2010年2月12日(金曜日)PM7:30

講演

天文館の歴史

講師:唐鎌 祐祥(からかま やすよし)氏

著書:「天文館の歴史」 「昔の鹿児島 かごしま新聞こぼれ話」
       「鹿児島の寄席・劇場・映画館史」

元鹿児島国際大学図書館事務長、元県教育委員会委員長

講師近影
●内容
以下内容にてご講演いただきました。
  • 天文館というのはどこか

    明確なエリアは決まらない。

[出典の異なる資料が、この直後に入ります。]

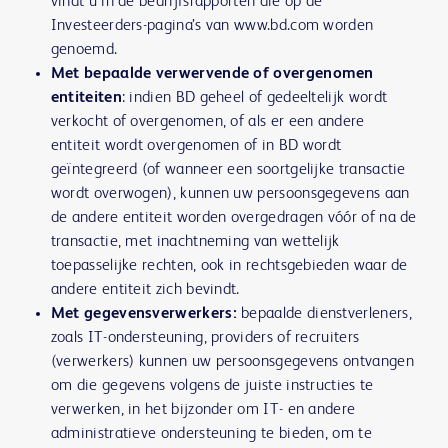
vindt u in de bedrijfsrapporten die op de
Investeerders-pagina’s van www.bd.com worden
genoemd.
Met bepaalde verwervende of overgenomen
entiteiten
: indien BD geheel of gedeeltelijk wordt
verkocht of overgenomen, of als er een andere
entiteit wordt overgenomen of in BD wordt
geïntegreerd (of wanneer een soortgelijke transactie
wordt overwogen), kunnen uw persoonsgegevens aan
de andere entiteit worden overgedragen vóór of na de
transactie, met inachtneming van wettelijk
toepasselijke rechten, ook in rechtsgebieden waar de
andere entiteit zich bevindt.
Met gegevensverwerkers:
bepaalde dienstverleners,
zoals IT-ondersteuning, providers of recruiters
(verwerkers) kunnen uw persoonsgegevens ontvangen
om die gegevens volgens de juiste instructies te
verwerken, in het bijzonder om IT- en andere
administratieve ondersteuning te bieden, om te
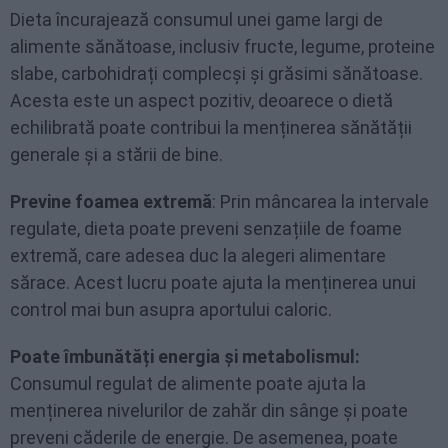
Dieta încurajează consumul unei game largi de
alimente sănătoase, inclusiv fructe, legume, proteine
slabe, carbohidrați complecși și grăsimi sănătoase.
Acesta este un aspect pozitiv, deoarece o dietă
echilibrată poate contribui la menținerea sănătății
generale și a stării de bine.
Previne foamea extremă
: Prin mâncarea la intervale
regulate, dieta poate preveni senzațiile de foame
extremă, care adesea duc la alegeri alimentare
sărace. Acest lucru poate ajuta la menținerea unui
control mai bun asupra aportului caloric.
Poate îmbunătăți energia și metabolismul:
Consumul regulat de alimente poate ajuta la
menținerea nivelurilor de zahăr din sânge și poate
preveni căderile de energie. De asemenea, poate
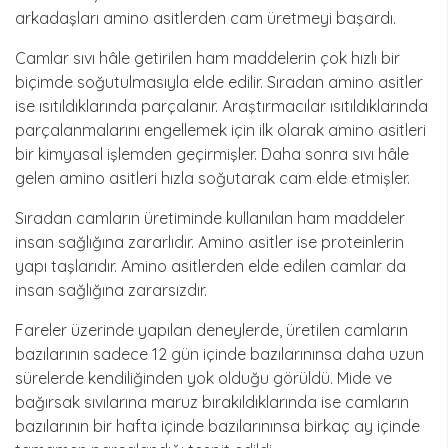
arkadaşları amino asitlerden cam üretmeyi başardı.
Camlar sıvı hâle getirilen ham maddelerin çok hızlı bir
biçimde soğutulmasıyla elde edilir. Sıradan amino asitler
ise ısıtıldıklarında parçalanır. Araştırmacılar ısıtıldıklarında
parçalanmalarını engellemek için ilk olarak amino asitleri
bir kimyasal işlemden geçirmişler. Daha sonra sıvı hâle
gelen amino asitleri hızla soğutarak cam elde etmişler.
Sıradan camların üretiminde kullanılan ham maddeler
insan sağlığına zararlıdır. Amino asitler ise proteinlerin
yapı taşlarıdır. Amino asitlerden elde edilen camlar da
insan sağlığına zararsızdır.
Fareler üzerinde yapılan deneylerde, üretilen camların
bazılarının sadece 12 gün içinde bazılarınınsa daha uzun
sürelerde kendiliğinden yok olduğu görüldü. Mide ve
bağırsak sıvılarına maruz bırakıldıklarında ise camların
bazılarının bir hafta içinde bazılarınınsa birkaç ay içinde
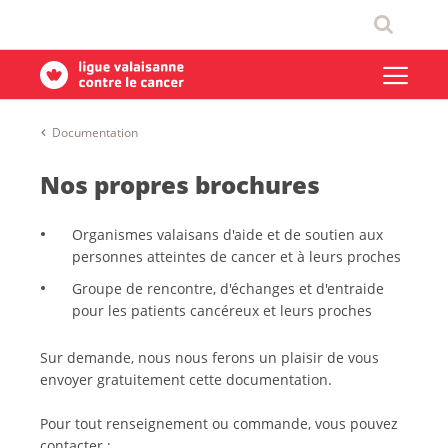
Documentation
Nos propres brochures
Organismes valaisans d'aide et de soutien aux
personnes atteintes de cancer et à leurs proches
Groupe de rencontre, d'échanges et d'entraide
pour les patients cancéreux et leurs proches
Sur demande, nous nous ferons un plaisir de vous
envoyer gratuitement cette documentation.
Pour tout renseignement ou commande, vous pouvez
contacter :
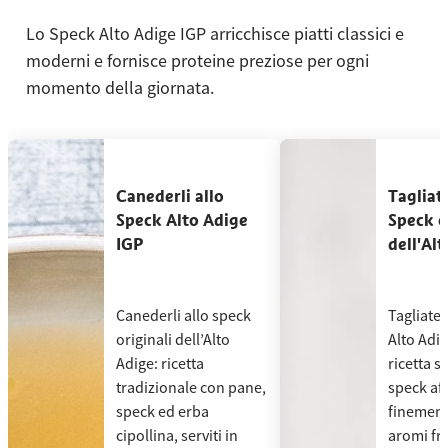
Lo Speck Alto Adige IGP arricchisce piatti classici e
moderni e fornisce proteine preziose per ogni
momento della giornata.
Usa le frecce sinistra e destra oppure scorri orizzontalmente per v
Canederli allo Speck Alto Adige IGP
Tagliatel
Canederli allo
Tagliat
Speck Alto Adige
Speck o
IGP
dell'Al
Canederli allo speck
Tagliate
originali dell’Alto
Alto Adig
Adige: ricetta
ricetta s
tradizionale con pane,
speck aff
speck ed erba
finement
cipollina, serviti in
aromi fre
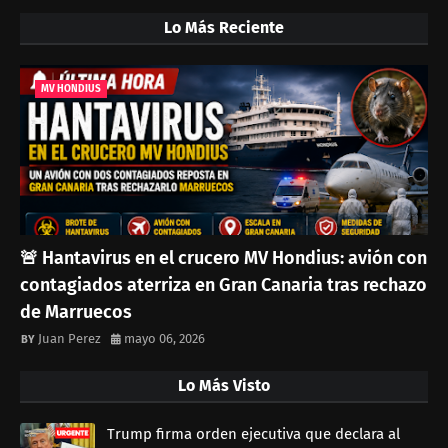
Lo Más Reciente
MV HONDIUS
🚨 Hantavirus en el crucero MV Hondius: avión con
contagiados aterriza en Gran Canaria tras rechazo
de Marruecos
Juan Perez
mayo 06, 2026
Lo Más Visto
Trump firma orden ejecutiva que declara al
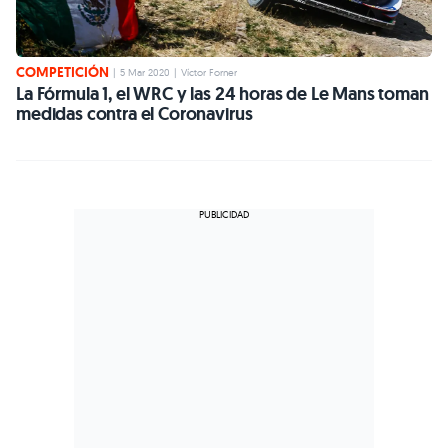
COMPETICIÓN
|
5 Mar 2020
|
Víctor Forner
La Fórmula 1, el WRC y las 24 horas de Le Mans toman
medidas contra el Coronavirus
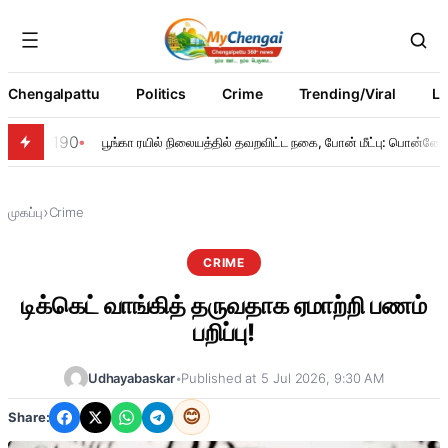
Chengalpattu
Politics
Crime
Trending/Viral
Li
190
பூங்கா ரயில் நிலையத்தில் தவறவிட்ட நகை, போன் மீட்பு: பொன்னேரி 
›
முகப்பு
Crime
CRIME
டிக்கெட் வாங்கித் தருவதாக ஏமாற்றி பணம்
பறிப்பு!
Udhayabaskar
•
Published at 5 Jul 2026, 9:30 AM
😊
Share:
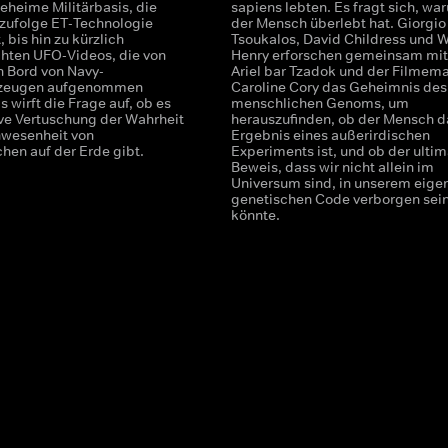
eheime Militärbasis, die
sapiens lebten. Es fragt sich, wa
zufolge ET-Technologie
der Mensch überlebt hat. Giorgio
 bis hin zu kürzlich
Tsoukalos, David Childress und W
ichten UFO-Videos, die von
Henry erforschen gemeinsam mit
 Bord von Navy-
Ariel bar Tzadok und der Filmem
zeugen aufgenommen
Caroline Cory das Geheimnis des
 wirft die Frage auf, ob es
menschlichen Genoms, um
ve Vertuschung der Wahrheit
herauszufinden, ob der Mensch d
nwesenheit von
Ergebnis eines außerirdischen
hen auf der Erde gibt.
Experiments ist, und ob der ultim
Beweis, dass wir nicht allein im
Universum sind, in unserem eige
genetischen Code verborgen sei
könnte.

時代・人によって異なります。
    タクシーで行き先を「天文館まで」といっても時間帯や客層で違うはず。

  • 天文館を調べる対象とした理由

    やはり「天文館」という名称の知名度は高いのです。
    古くは“中福良”とよばれたこの地は非常に変化が大きかった場所です。

  • どうやって調べたか

    サブカルチャーに関する史料は非常に少ないのです。
    でも新聞記事を調べることで昔の世相がみえてきました。
    ただし広告等の誇張もあるので統計資料等との対比照合は大事です。
    自分なりの史料(根拠となるモノ)を探しだすことは大切です。

  • 城下の中心地区を歌った俗謡

    銭(ぜん)な ざっくざっく 金生町
    道(みち)ゃ 狭(せ)べ狭(せ)べ 納屋ん馬場
    頓着(とんぢゃ)か 中町
    仕事(しご)ちゃ 千石馬場
    晩(ばん)な 暗(く)れ暗(く)れ 天文館

    当時の城下絵図を見ながら風景をイメージしましょう。(市立美術館所蔵 鹿児島城下絵図)

  • 幕末の天文館はどういうところだったか

    各地の領主のお屋敷がズラッと並んでいました。
    中福良という地名は堤防・砂洲等の高台につけられる地名です。
    火の見櫓も設けられたお屋敷街で人通りは少なかったそうです。
    薩摩藩は明治の初めまで独自の暦を作っていたため天文に熱心でした。
    なぜ独自の暦を作ることが許されていたのかは不明です。

  • どうして静かな大身(たいしん)屋敷地が現在のような中心市街地になったのか

    明治に入り浄土真宗が赦され西本願寺が建立されたことにより
    門前町として栄えるようになりました。
    大身の没落や屋敷の焼失等もあり大身屋敷が分譲され、寄席・芝居小屋が立ち並ぶように
    地租改正により金納が求められたことから大身屋敷の分譲がさらに促進されました。
    活動写真や劇場が益々増えて娯楽地として活況を呈し、昭和8年頃が最盛でした。
    (黎明館に模型あり)
    でも先の大戦で焼け野原になってしまいました。
    戦後の復興も集客の牽引役となったのは映画館でした。

  • 天文館の復活の要因

    復活のためには強い集客力を持つ娯楽が必要です。

  • なぜ都市に中心街が必要なのか

    都市中心街は人工物ではあっても人々の記憶に沈潜することで第2の自然のように癒しの場となっていきます。

  • 「天神馬場のアメニティーの秘密」

    古いモノと新しいモノが共存することで喧騒の中の静寂という切り離された空間が浮かび上がりアメニティ(環境の快適性)が生まれています。こうした考えを街づくりに活かしていくことが大切です。

講師の先生には懇親会にもご参加いただきました。